I wrote an article earlier on how YouTube stores petabyte-scale data every single day without running out of storage space. Do check it out.
In this one, I’ll discuss how the platform servers high-quality videos with such low latency. So, without further ado. Let’s jump right into it.
Distributed Systems
For a complete list of similar articles on distributed systems and real-world architectures, here you go
Here is the diagram for the high-level backend architecture of the video-sharing platform for reference. I’ve discussed the details in the YouTube data storage article I’ve linked above.
Let’s understand the key concepts in the video delivery flow.
Video Transcoding
A key element in the process of storage and delivery of high-quality videos on YouTube is video transcoding. When a video is uploaded on Youtube, it’s first transcoded from its original format to a temporary intermediate format to facilitate the conversion of the content in different resolutions and formats.
Video transcoding is a technique of converting a video into multiple different formats and resolutions to make it playable across different devices and bandwidths. The technique is also known as video encoding. This enables YouTube to stream videos in different resolutions such as 144p, 240p, 360p, 480p, 720p, 1080p & 4K.
Adaptive Streaming
The delivery of content based on the network bandwidth and the device type of the end user is known as adaptive streaming. Over the years YouTube has excelled at this. The goal is to reduce the buffering as much as possible.
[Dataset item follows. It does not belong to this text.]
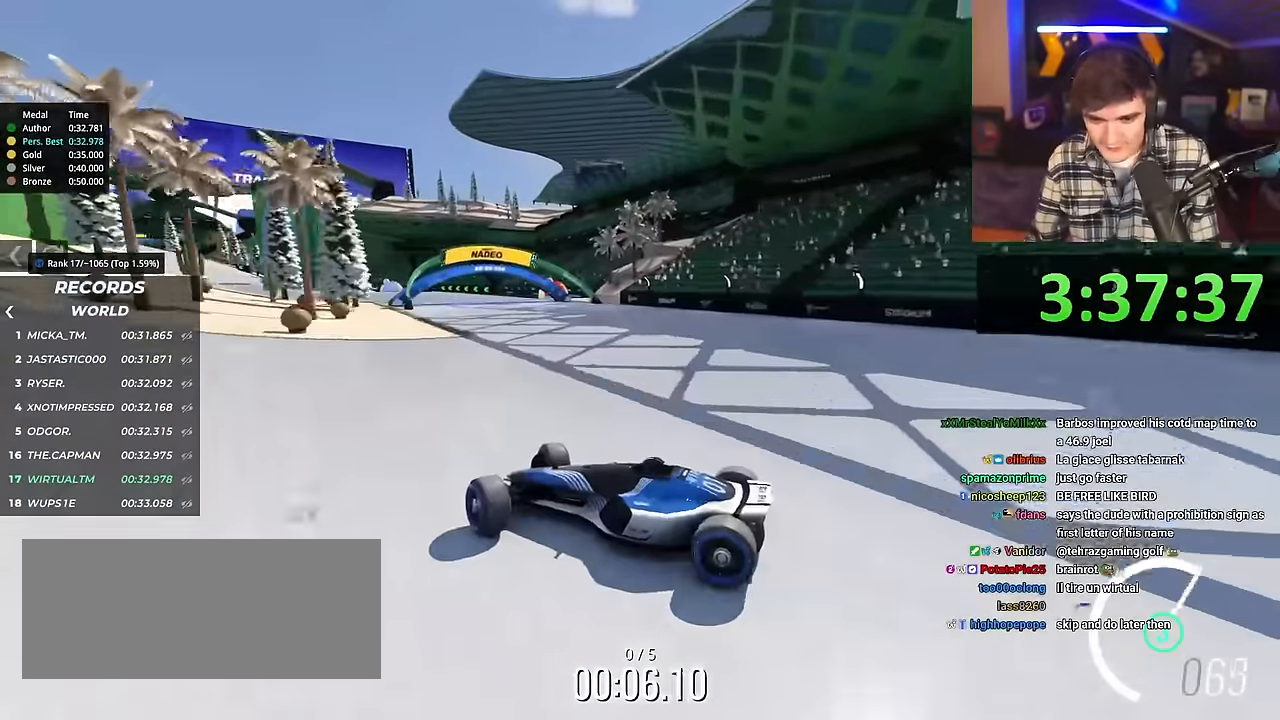
{"keys": ["right", "up"], "events": []}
Imagine streaming a 4K video at only its original resolution, with no lower resolutions. Without adaptive streaming, there is no way viewers with a low bandwidth network can watch that 4K stream. This is definitely not an end-user experience anyone would want on a platform.
You can read more on transcoding here & adaptive bitrate streaming here.
Codecs
Large video files are compressed into smaller sizes with the help of codecs. Codecs contain efficient algorithms that compress a video into smaller sizes. One of the most common widely used video codecs used today is H264. According to Wikipedia, this codec is the video compression standard and is used by over 91% of video industry developers.
Lossless & Lossy Transcoding
Video transcoding is possible in two ways lossless and lossy. You may have heard of these terms associated with data/image compression. Lossless means during transcoding from the original format to a new format, there is no loss of data. This means the new format video will also be mostly of the same size as the original video since there is no loss of data.
In the lossy approach, some data is dropped from the original video in order to reduce the size of the new format. Lost data cannot be regained. It’s gone forever. You might have experienced this when you upload a high-resolution DSLR camera image on a social network and after the upload, the image doesn’t look as good and detailed as the original image.
This is for one simple reason, the platform compressed the image shedding some data from it in order to reduce it in size so that your friends can easily view it without experiencing any sort of download latency. Videos are a series of still image frames. When you render an animation video the animation software generates the animation in frames and then we add all the frames together to create the final video. So, the same compression techniques apply to the videos as well.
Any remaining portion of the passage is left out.